Georgia Tech Neuro Seminar Series

"Investigating the Circuit Mechanisms Underlying Active Avoidance Behavior”  

Registration link coming soon!

Mario Penzo, Ph.D. 
National Institute of Mental Health 

Mario Penzo is a tenure-track investigator in the National Institute of Mental Health (NIMH) at the National Institutes of Health (NIH). He received his Ph.D. from the Albert Einstein College of Medicine and completed his postdoctoral training at Cold Spring Harbor Laboratory. His group at NIMH investigates the molecular, cellular, and neural circuit mechanisms underlying emotional and motivational processes.
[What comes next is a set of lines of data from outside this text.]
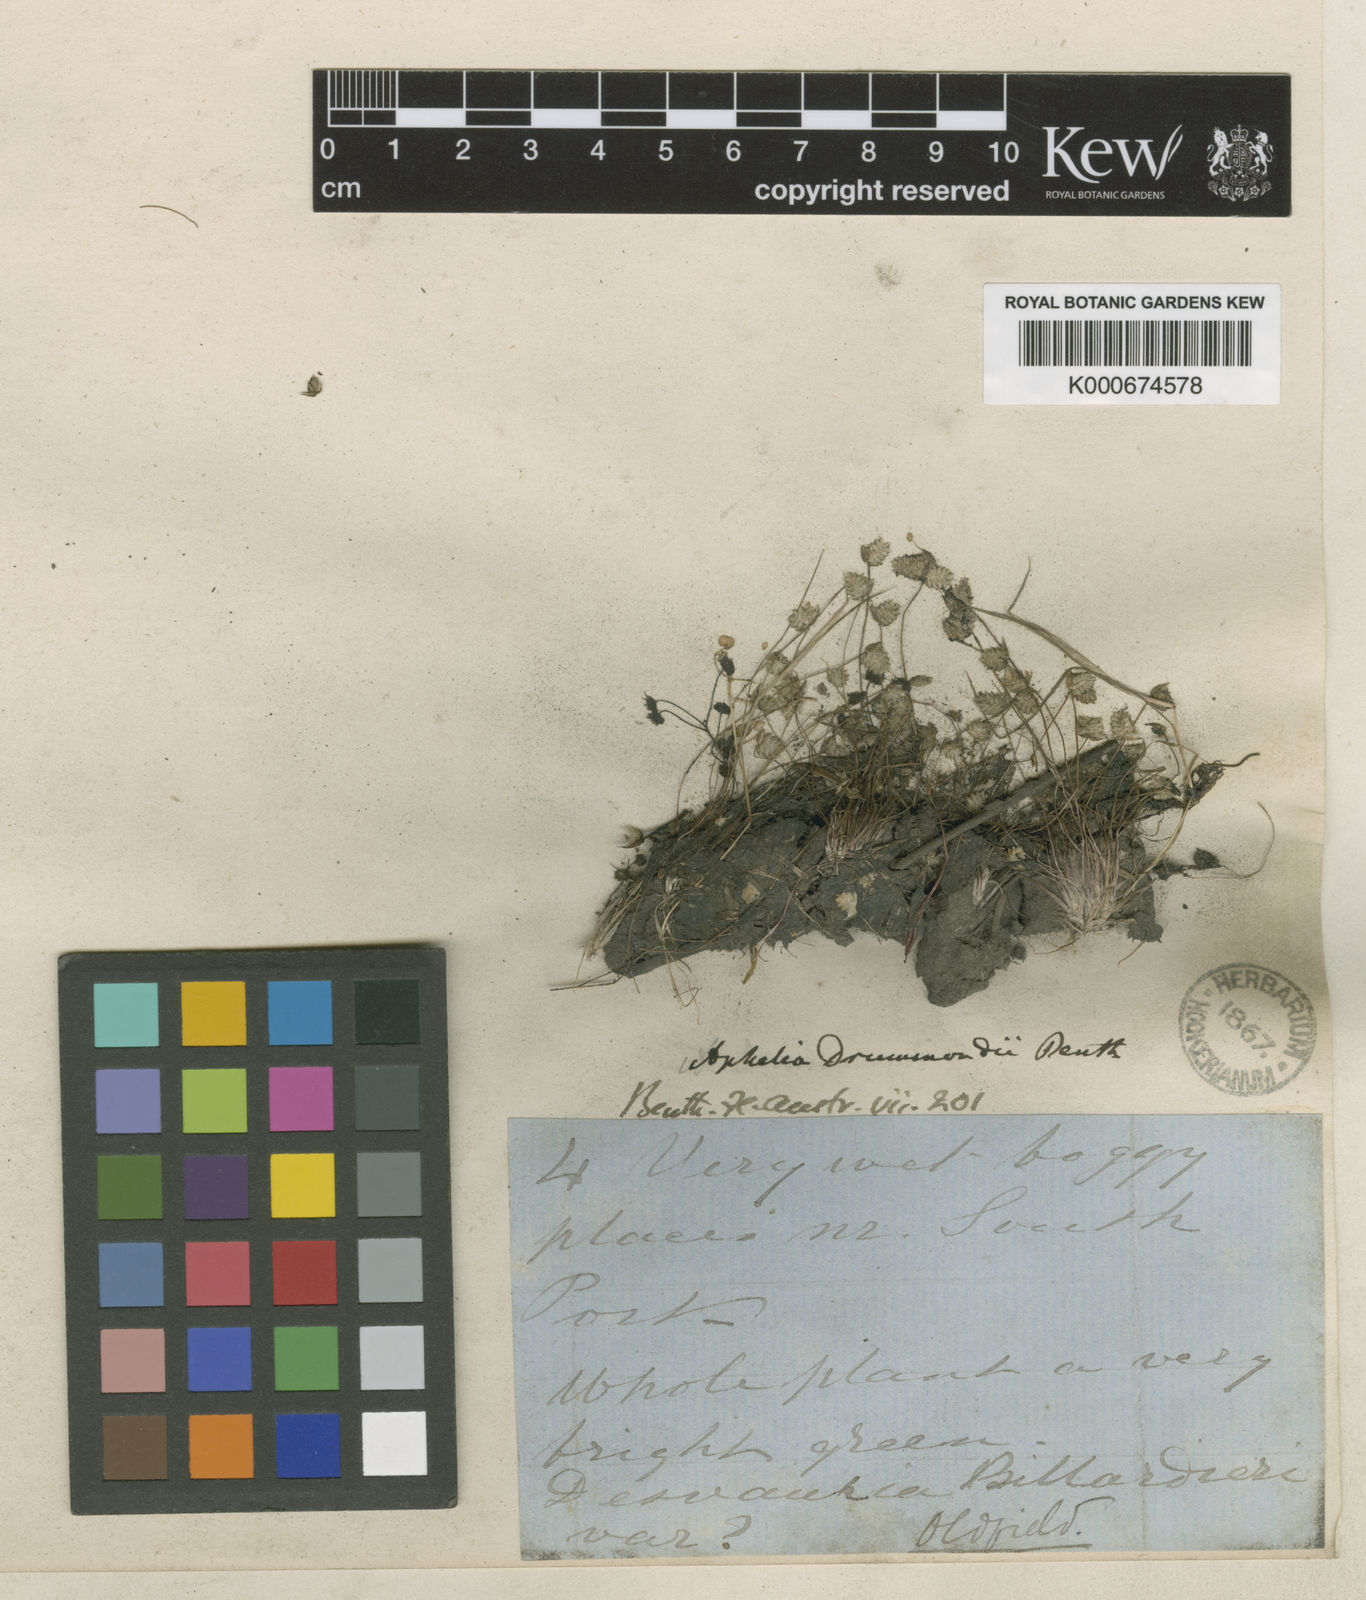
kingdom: Plantae
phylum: Tracheophyta
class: Liliopsida
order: Poales
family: Restionaceae
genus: Aphelia
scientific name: Aphelia drummondii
Specifically, they are investigating how emotional signals are represented in the brain to yield specific effects on behavior, physiology, and cognition. Current efforts are centered on the contributions of the midline thalamus to these processes.

Fear learning is associated with the expression of defensive behaviors upon fear memory retrieval. In rodents, these behaviors range from reactions such as freezing, to instrumental responses like active avoidance. Notably, while decades of research on Pavlovian conditioning have yielded profound knowledge of the brain mechanisms that regulate conditioned freezing behavior, the processes that shape active avoidance behavior are far less understood. During my presentation, I will discuss recent work from our group demonstrating that the paraventricular nucleus of the thalamus (PVT) – a midline thalamic structure previously linked to fear processing – is critical for the expression of active avoidance behavior. Currently, we are investigating how cortical and subcortical inputs to the PVT regulate avoidance behavior.